That measure went into effect without Hogan’s signature on October 1. Hogan’s campaign did not respond by publication time to a question from Rewire.News about why he did not approve the measure.

Philip said Hogan’s decision not to sign those bills “indicates to us that he is in a political position in which … the administration is not able to address the real needs that patients have in access to abortion care and eliminating the barriers that do exist in our state.”

Hogan has, however, approved legislation requiring state health insurance plans to cover more expansive contraceptive options.

Jealous, meanwhile, has pledged to take a more proactive approach to reproductive health and rights. Reproductive health services are explicitly mentioned in Jealous’ criminal justice reform plan, which vows to provide people in prison or jail with “full access to adequate and humane reproductive health services.”

..............................

**Requirement 1**: Decide whether each statement below agrees with the passage on Hogan, Jealous, and reproductive health, answering yes or no and quoting the words of the passage that settle it: (a) Hogan signed the measure that took effect on October 1. (b) Hogan approved legislation requiring state health insurance plans to cover more expansive contraceptive options. (c) Jealous' criminal justice reform plan mentions reproductive health services.
**Requirement 2**: Carry the passage on Hogan, Jealous, and reproductive health forward from its last sentence.

Dataset excerpts
..............................

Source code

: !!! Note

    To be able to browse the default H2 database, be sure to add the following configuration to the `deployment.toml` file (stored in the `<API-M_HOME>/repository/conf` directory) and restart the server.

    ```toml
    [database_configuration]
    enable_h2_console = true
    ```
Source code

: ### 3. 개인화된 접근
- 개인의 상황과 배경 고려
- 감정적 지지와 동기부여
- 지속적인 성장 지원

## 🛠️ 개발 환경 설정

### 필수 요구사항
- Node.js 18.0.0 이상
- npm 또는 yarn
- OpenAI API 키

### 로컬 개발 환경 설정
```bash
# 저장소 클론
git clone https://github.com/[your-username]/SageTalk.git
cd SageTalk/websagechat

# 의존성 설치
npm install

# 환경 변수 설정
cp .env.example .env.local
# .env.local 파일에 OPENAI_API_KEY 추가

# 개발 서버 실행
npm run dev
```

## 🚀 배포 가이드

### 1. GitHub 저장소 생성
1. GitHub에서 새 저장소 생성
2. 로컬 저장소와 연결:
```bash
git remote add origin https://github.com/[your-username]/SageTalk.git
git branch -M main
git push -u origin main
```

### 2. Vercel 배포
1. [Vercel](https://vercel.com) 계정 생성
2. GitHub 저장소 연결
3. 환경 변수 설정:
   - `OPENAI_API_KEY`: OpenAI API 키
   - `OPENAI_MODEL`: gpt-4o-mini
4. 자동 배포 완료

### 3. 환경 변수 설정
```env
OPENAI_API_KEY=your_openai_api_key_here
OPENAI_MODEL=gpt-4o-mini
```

..............................

**Reply 1**:
(a) No: "That measure went into effect without Hogan’s signature on October 1."
(b) Yes: "Hogan has, however, approved legislation requiring state health insurance plans to cover more expansive contraceptive options."
(c) Yes: "Reproductive health services are explicitly mentioned in Jealous’ criminal justice reform plan"

**Reply 2**:
“[Incarcerated] women should have convenient, adequate, and free or low-cost access to the full range of needed reproductive health services, including menstrual hygiene products, contraceptive care, and access to abortion, and community-based or other postpartum services that eliminate the trauma of postpartum separation,” the plan explains.

“We have to create a criminal justice system that returns people to society more whole, more healed, better able to reintegrate and be a productive member of society,” Jealous told Rewire.News. “And [there are] a number of indignities that happen to women behind bars related to their reproductive health that have profound effects on their emotional well-being both in prison and when they get home.”

Jealous noted that he had “heard reports from women inmates over the years that included them being denied sanitary napkins” and that “the ways in which women inmates are abused are manifold and some of them are specific to them being women.”

Addressing these concerns came naturally, Jealous suggested, noting his professional background having “worked in the criminal justice reform community since I was 18 years old.” Jealous previously served as the president of the NAACP and as a visiting professor at Princeton. “I knew that no criminal justice plan would be complete if we didn’t speak to specific issues experienced by women behind bars, including their need for reproductive health care,” he said.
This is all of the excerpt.